Stored data —
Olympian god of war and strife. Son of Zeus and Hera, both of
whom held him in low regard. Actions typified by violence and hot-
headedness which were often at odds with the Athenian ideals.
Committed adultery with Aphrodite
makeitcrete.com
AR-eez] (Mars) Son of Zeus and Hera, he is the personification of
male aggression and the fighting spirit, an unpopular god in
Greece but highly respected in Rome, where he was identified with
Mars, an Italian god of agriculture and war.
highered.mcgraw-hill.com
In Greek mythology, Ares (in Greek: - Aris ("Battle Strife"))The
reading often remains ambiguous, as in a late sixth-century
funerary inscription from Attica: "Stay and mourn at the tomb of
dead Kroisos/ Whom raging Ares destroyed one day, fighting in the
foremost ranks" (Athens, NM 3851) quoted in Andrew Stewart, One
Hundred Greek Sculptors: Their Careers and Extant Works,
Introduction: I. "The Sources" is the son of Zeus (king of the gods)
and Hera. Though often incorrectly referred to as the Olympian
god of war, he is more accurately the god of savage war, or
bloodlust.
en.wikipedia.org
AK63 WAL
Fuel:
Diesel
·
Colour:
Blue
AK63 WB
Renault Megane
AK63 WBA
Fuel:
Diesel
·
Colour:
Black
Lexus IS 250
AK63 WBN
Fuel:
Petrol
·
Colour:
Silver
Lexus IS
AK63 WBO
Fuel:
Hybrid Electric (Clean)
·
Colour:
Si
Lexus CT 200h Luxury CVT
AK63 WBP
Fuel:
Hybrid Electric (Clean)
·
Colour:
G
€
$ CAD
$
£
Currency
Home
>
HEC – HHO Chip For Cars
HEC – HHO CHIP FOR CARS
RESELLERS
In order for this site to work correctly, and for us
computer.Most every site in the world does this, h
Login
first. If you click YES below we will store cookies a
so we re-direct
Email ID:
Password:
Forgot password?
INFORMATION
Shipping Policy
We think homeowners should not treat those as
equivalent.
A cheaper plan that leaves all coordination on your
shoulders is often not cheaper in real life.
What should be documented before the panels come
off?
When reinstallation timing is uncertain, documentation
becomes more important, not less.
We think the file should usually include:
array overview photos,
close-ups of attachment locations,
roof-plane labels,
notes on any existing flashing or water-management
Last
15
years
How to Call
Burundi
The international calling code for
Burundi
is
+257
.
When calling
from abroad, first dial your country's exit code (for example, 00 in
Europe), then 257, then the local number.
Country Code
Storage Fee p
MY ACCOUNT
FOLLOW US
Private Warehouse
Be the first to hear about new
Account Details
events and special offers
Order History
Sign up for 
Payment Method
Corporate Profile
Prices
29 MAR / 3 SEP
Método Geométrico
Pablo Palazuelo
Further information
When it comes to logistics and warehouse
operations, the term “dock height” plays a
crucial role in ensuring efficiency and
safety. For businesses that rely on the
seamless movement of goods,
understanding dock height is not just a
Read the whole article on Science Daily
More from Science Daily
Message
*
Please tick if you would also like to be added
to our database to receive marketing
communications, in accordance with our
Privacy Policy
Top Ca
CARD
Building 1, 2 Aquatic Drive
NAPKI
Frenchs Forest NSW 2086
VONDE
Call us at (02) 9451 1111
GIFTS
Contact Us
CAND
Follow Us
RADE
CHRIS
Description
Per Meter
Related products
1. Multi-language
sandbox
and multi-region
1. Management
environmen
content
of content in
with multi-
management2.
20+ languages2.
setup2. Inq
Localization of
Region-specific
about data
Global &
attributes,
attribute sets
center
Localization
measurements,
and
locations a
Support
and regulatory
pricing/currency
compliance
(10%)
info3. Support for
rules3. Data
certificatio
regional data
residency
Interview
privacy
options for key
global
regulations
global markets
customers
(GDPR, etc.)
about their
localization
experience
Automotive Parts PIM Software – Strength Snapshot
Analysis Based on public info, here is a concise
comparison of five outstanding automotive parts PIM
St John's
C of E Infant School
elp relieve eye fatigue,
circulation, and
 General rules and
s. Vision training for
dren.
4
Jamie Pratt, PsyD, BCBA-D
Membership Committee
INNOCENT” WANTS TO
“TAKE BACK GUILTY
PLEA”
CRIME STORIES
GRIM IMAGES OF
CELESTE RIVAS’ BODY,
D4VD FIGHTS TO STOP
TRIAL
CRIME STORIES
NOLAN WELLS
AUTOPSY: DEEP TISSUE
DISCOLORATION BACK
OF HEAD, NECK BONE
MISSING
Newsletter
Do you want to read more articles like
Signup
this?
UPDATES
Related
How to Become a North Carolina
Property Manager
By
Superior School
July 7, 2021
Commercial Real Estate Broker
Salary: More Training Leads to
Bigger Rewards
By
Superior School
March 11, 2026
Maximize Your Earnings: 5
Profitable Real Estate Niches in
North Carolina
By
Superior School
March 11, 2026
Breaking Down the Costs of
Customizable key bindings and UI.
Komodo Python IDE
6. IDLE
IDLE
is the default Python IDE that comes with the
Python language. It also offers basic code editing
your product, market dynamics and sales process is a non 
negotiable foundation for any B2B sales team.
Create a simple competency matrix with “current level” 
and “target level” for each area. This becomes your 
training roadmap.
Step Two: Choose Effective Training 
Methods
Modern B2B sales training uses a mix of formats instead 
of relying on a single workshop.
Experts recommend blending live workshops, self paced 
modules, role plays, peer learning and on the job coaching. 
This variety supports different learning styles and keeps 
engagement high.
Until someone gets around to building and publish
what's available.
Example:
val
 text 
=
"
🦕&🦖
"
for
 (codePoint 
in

What is being asked — The records above should be duplicated in full, exactly as given.

Your response —
Olympian god of war and strife. Son of Zeus and Hera, both of
whom held him in low regard. Actions typified by violence and hot-
headedness which were often at odds with the Athenian ideals.
Committed adultery with Aphrodite
makeitcrete.com
AR-eez] (Mars) Son of Zeus and Hera, he is the personification of
male aggression and the fighting spirit, an unpopular god in
Greece but highly respected in Rome, where he was identified with
Mars, an Italian god of agriculture and war.
highered.mcgraw-hill.com
In Greek mythology, Ares (in Greek: - Aris ("Battle Strife"))The
reading often remains ambiguous, as in a late sixth-century
funerary inscription from Attica: "Stay and mourn at the tomb of
dead Kroisos/ Whom raging Ares destroyed one day, fighting in the
foremost ranks" (Athens, NM 3851) quoted in Andrew Stewart, One
Hundred Greek Sculptors: Their Careers and Extant Works,
Introduction: I. "The Sources" is the son of Zeus (king of the gods)
and Hera. Though often incorrectly referred to as the Olympian
god of war, he is more accurately the god of savage war, or
bloodlust.
en.wikipedia.org
AK63 WAL
Fuel:
Diesel
·
Colour:
Blue
AK63 WB
Renault Megane
AK63 WBA
Fuel:
Diesel
·
Colour:
Black
Lexus IS 250
AK63 WBN
Fuel:
Petrol
·
Colour:
Silver
Lexus IS
AK63 WBO
Fuel:
Hybrid Electric (Clean)
·
Colour:
Si
Lexus CT 200h Luxury CVT
AK63 WBP
Fuel:
Hybrid Electric (Clean)
·
Colour:
G
€
$ CAD
$
£
Currency
Home
>
HEC – HHO Chip For Cars
HEC – HHO CHIP FOR CARS
RESELLERS
In order for this site to work correctly, and for us
computer.Most every site in the world does this, h
Login
first. If you click YES below we will store cookies a
so we re-direct
Email ID:
Password:
Forgot password?
INFORMATION
Shipping Policy
We think homeowners should not treat those as
equivalent.
A cheaper plan that leaves all coordination on your
shoulders is often not cheaper in real life.
What should be documented before the panels come
off?
When reinstallation timing is uncertain, documentation
becomes more important, not less.
We think the file should usually include:
array overview photos,
close-ups of attachment locations,
roof-plane labels,
notes on any existing flashing or water-management
Last
15
years
How to Call
Burundi
The international calling code for
Burundi
is
+257
.
When calling
from abroad, first dial your country's exit code (for example, 00 in
Europe), then 257, then the local number.
Country Code
Storage Fee p
MY ACCOUNT
FOLLOW US
Private Warehouse
Be the first to hear about new
Account Details
events and special offers
Order History
Sign up for 
Payment Method
Corporate Profile
Prices
29 MAR / 3 SEP
Método Geométrico
Pablo Palazuelo
Further information
When it comes to logistics and warehouse
operations, the term “dock height” plays a
crucial role in ensuring efficiency and
safety. For businesses that rely on the
seamless movement of goods,
understanding dock height is not just a
Read the whole article on Science Daily
More from Science Daily
Message
*
Please tick if you would also like to be added
to our database to receive marketing
communications, in accordance with our
Privacy Policy
Top Ca
CARD
Building 1, 2 Aquatic Drive
NAPKI
Frenchs Forest NSW 2086
VONDE
Call us at (02) 9451 1111
GIFTS
Contact Us
CAND
Follow Us
RADE
CHRIS
Description
Per Meter
Related products
1. Multi-language
sandbox
and multi-region
1. Management
environmen
content
of content in
with multi-
management2.
20+ languages2.
setup2. Inq
Localization of
Region-specific
about data
Global &
attributes,
attribute sets
center
Localization
measurements,
and
locations a
Support
and regulatory
pricing/currency
compliance
(10%)
info3. Support for
rules3. Data
certificatio
regional data
residency
Interview
privacy
options for key
global
regulations
global markets
customers
(GDPR, etc.)
about their
localization
experience
Automotive Parts PIM Software – Strength Snapshot
Analysis Based on public info, here is a concise
comparison of five outstanding automotive parts PIM
St John's
C of E Infant School
elp relieve eye fatigue,
circulation, and
 General rules and
s. Vision training for
dren.
4
Jamie Pratt, PsyD, BCBA-D
Membership Committee
INNOCENT” WANTS TO
“TAKE BACK GUILTY
PLEA”
CRIME STORIES
GRIM IMAGES OF
CELESTE RIVAS’ BODY,
D4VD FIGHTS TO STOP
TRIAL
CRIME STORIES
NOLAN WELLS
AUTOPSY: DEEP TISSUE
DISCOLORATION BACK
OF HEAD, NECK BONE
MISSING
Newsletter
Do you want to read more articles like
Signup
this?
UPDATES
Related
How to Become a North Carolina
Property Manager
By
Superior School
July 7, 2021
Commercial Real Estate Broker
Salary: More Training Leads to
Bigger Rewards
By
Superior School
March 11, 2026
Maximize Your Earnings: 5
Profitable Real Estate Niches in
North Carolina
By
Superior School
March 11, 2026
Breaking Down the Costs of
Customizable key bindings and UI.
Komodo Python IDE
6. IDLE
IDLE
is the default Python IDE that comes with the
Python language. It also offers basic code editing
your product, market dynamics and sales process is a non 
negotiable foundation for any B2B sales team.
Create a simple competency matrix with “current level” 
and “target level” for each area. This becomes your 
training roadmap.
Step Two: Choose Effective Training 
Methods
Modern B2B sales training uses a mix of formats instead 
of relying on a single workshop.
Experts recommend blending live workshops, self paced 
modules, role plays, peer learning and on the job coaching. 
This variety supports different learning styles and keeps 
engagement high.
Until someone gets around to building and publish
what's available.
Example:
val
 text 
=
"
🦕&🦖
"
for
 (codePoint 
in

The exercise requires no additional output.